In my younger days I use to be 10 foot tall and bullet proof, now I'm only 6' 1" and drink 100 proof 
I get on stilts without sitting but I really struggle to pickup dropped tools once I'm on them, to pick up small tools I use a telescopic magnet with a spike adapted on the other end to pickup a dropped sanding sponge...Ok, so I'm getting lazy in my old age.


----------



## Tim0282 (Jan 8, 2008)

More creative than lazy. :thumbup:


----------



## Orygun (Aug 15, 2010)

If necessity is the mother of invention, laziness is probably the father


----------



## Tim0282 (Jan 8, 2008)

Probably so.


----------



## tricounty dwall (Apr 29, 2010)

5'11 and used to jusmp right up on stilts. Ive got a mini baker i push my mud around from room to room and i just sit on it now and strap up. and also the little baker is awesome for setting ur pump and mud on to box out


----------



## SaskMud (Jun 9, 2010)

So I AM the shortest drywaller! lol


----------



## grid ninja (Mar 21, 2010)

biggest balls of them all


----------



## Checkers (Jun 25, 2010)

Nope, I know a guy who is more in the height range of my wife, about 5'1"ish.


----------



## tricounty dwall (Apr 29, 2010)

about 5 years ago i had some subs hanging a house, 9ft ceilings so i had 54s in there, and i saw a board floating across the room. All i saw was feet lol. He wasnt even 5 ft.


----------



## McDusty (Oct 12, 2009)

5'10", standing straight up on my stilts on 8' ceiling my hair just touches the ceiling.


----------



## SaskMud (Jun 9, 2010)

Checkers said:


> Nope, I know a guy who is more in the height range of my wife, about 5'1"ish.
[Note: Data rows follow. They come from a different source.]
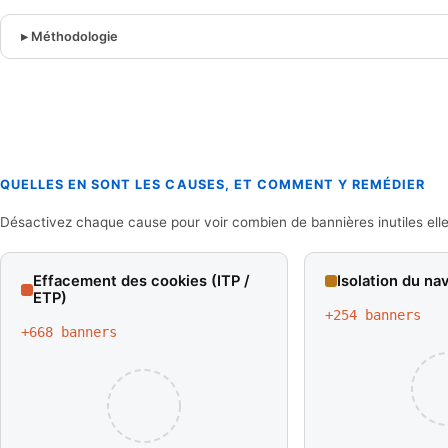
Méthodologie
QUELLES EN SONT LES CAUSES, ET COMMENT Y REMÉDIER
Désactivez chaque cause pour voir combien de bannières inutiles elle
Effacement des cookies (ITP /
Isolation du na
ETP)
+
254
banners
+
668
banners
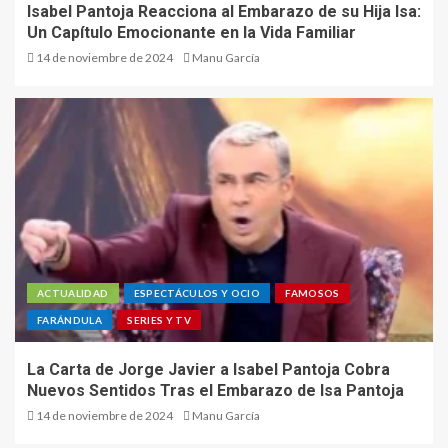
Isabel Pantoja Reacciona al Embarazo de su Hija Isa:
Un Capítulo Emocionante en la Vida Familiar
14 de noviembre de 2024
Manu García
ACTUALIDAD
ESPECTÁCULOS Y OCIO
FAMOSOS
FARÁNDULA
SERIES Y TV
La Carta de Jorge Javier a Isabel Pantoja Cobra
Nuevos Sentidos Tras el Embarazo de Isa Pantoja
14 de noviembre de 2024
Manu García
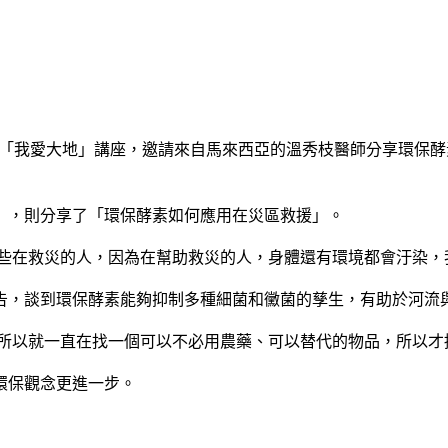
辦一場「我愛大地」講座，邀請來自馬來西亞的溫秀枝醫師分享環
」，則分享了「環保酵素如何應用在災區救援」。
些在救災的人，因為在幫助救災的人，身體還有環境都會汙染，
告，談到環保酵素能夠抑制多種細菌和黴菌的孳生，有助於河流
，所以就一直在找一個可以不必用農藥、可以替代的物品，所以
環保觀念更進一步。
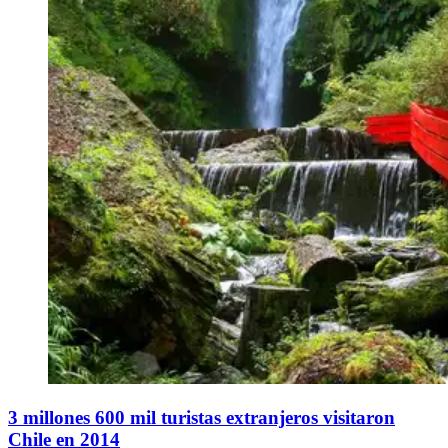
3 millones 600 mil turistas extranjeros visitaron
Chile en 2014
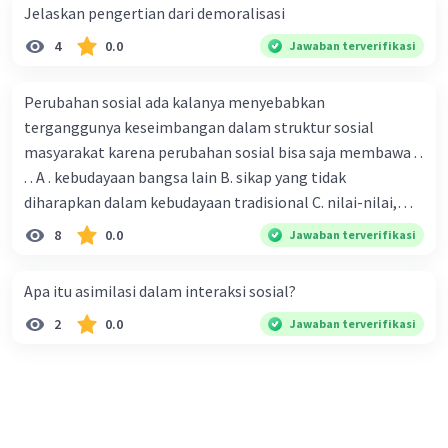
persepsi, atau pandangan individu yang dapat
Jelaskan pengertian dari demoralisasi
menjadi sumber ketegangan atau pertentangan.
4
0.0
Jawaban terverifikasi
Berikut adalah beberapa contoh konflik yang
dapat muncul berdasarkan subjektivitas:
Perubahan sosial ada kalanya menyebabkan
Konflik Interpretasi:
terganggunya keseimbangan dalam struktur sosial
masyarakat karena perubahan sosial bisa saja membawa . .
Deskripsi Kejadian:
Perbedaan dalam cara
orang menggambarkan atau
. . A . kebudayaan bangsa lain B. sikap yang tidak
menginterpretasikan suatu kejadian dapat
diharapkan dalam kebudayaan tradisional C. nilai-nilai,
menyebabkan konflik. Satu individu
sikap, dan pola . perilaku yang berbeda D. tidak sesuai
8
0.0
Jawaban terverifikasi
mungkin memiliki pandangan yang
dengan kebudayaan masyarakat setempat
berbeda tentang apa yang terjadi, memicu
Apa itu asimilasi dalam interaksi sosial?
ketidaksepakatan.
2
0.0
Jawaban terverifikasi
Konflik Nilai:
Perbedaan Nilai dan Keyakinan:
Konflik
dapat muncul ketika individu atau
kelompok memiliki perbedaan nilai,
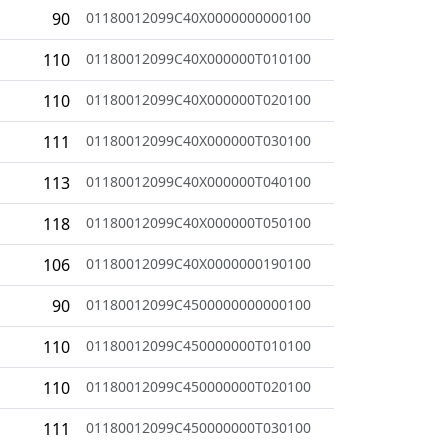
90
01180012099C40X0000000000100
110
01180012099C40X000000T010100
110
01180012099C40X000000T020100
111
01180012099C40X000000T030100
113
01180012099C40X000000T040100
118
01180012099C40X000000T050100
106
01180012099C40X0000000190100
90
01180012099C4500000000000100
110
01180012099C450000000T010100
110
01180012099C450000000T020100
111
01180012099C450000000T030100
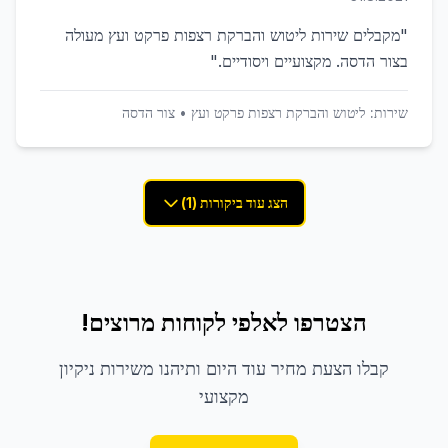
"
מקבלים שירות ליטוש והברקת רצפות פרקט ועץ מעולה
בצור הדסה. מקצועיים ויסודיים.
"
שירות:
ליטוש והברקת רצפות פרקט ועץ
•
צור הדסה
הצג עוד ביקורות (1)
הצטרפו לאלפי לקוחות מרוצים!
קבלו הצעת מחיר עוד היום ותיהנו משירות ניקיון
מקצועי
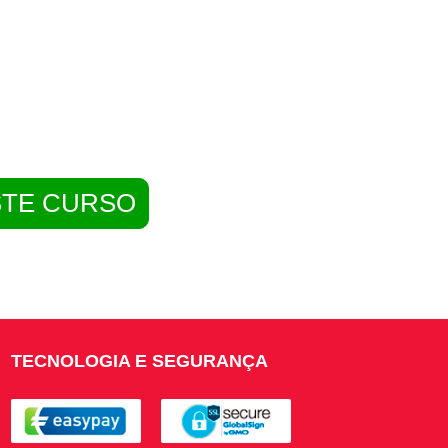
STE CURSO
TECNOLOGIA E SEGURANÇA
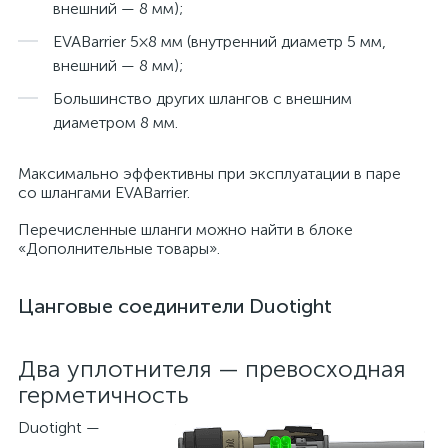
внешний — 8 мм);
EVABarrier 5×8 мм (внутренний диаметр 5 мм,
внешний — 8 мм);
Большинство других шлангов с внешним
диаметром 8 мм.
Максимально эффективны при эксплуатации в паре
со шлангами EVABarrier.
Перечисленные шланги можно найти в блоке
«Дополнительные товары».
Цанговые соединители Duotight
Два уплотнителя — превосходная
герметичность
Duotight —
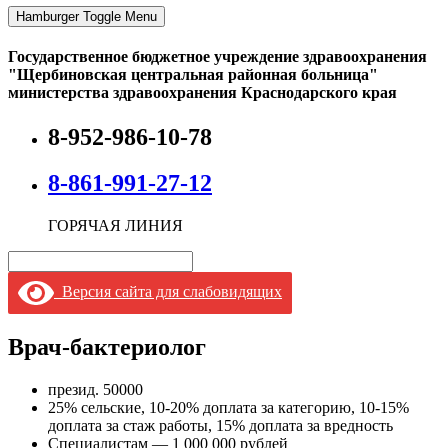
Hamburger Toggle Menu
Государственное бюджетное учреждение здравоохранения
"Щербиновская центральная районная больница"
министерства здравоохранения Краснодарского края
8-952-986-10-78
8-861-991-27-12
ГОРЯЧАЯ ЛИНИЯ
Версия сайта для слабовидящих
Врач-бактериолог
презид. 50000
25% сельские, 10-20% доплата за категорию, 10-15%
доплата за стаж работы, 15% доплата за вредность
Специалистам — 1 000 000 рублей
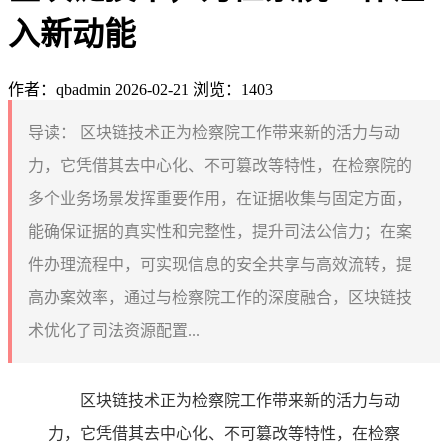
入新动能
作者：qbadmin
2026-02-21
浏览：1403
导读：
区块链技术正为检察院工作带来新的活力与动
力，它凭借其去中心化、不可篡改等特性，在检察院的
多个业务场景发挥重要作用，在证据收集与固定方面，
能确保证据的真实性和完整性，提升司法公信力；在案
件办理流程中，可实现信息的安全共享与高效流转，提
高办案效率，通过与检察院工作的深度融合，区块链技
术优化了司法资源配置...
区块链技术正为检察院工作带来新的活力与动
力，它凭借其去中心化、不可篡改等特性，在检察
he must not even be able to use a bazooka on the ceiling inside corners...?


----------



## proficient Mudder (Aug 28, 2010)

I am 6ft but my back is starting to feel the yrs of this kind of work so i have a hard time to stand up straighter than about 5'8",lol.
I also get on my stilts while standing up, but nowadays find it easier to cheer on the newer recruits for all the fun of walking tall,lol.

Bill


----------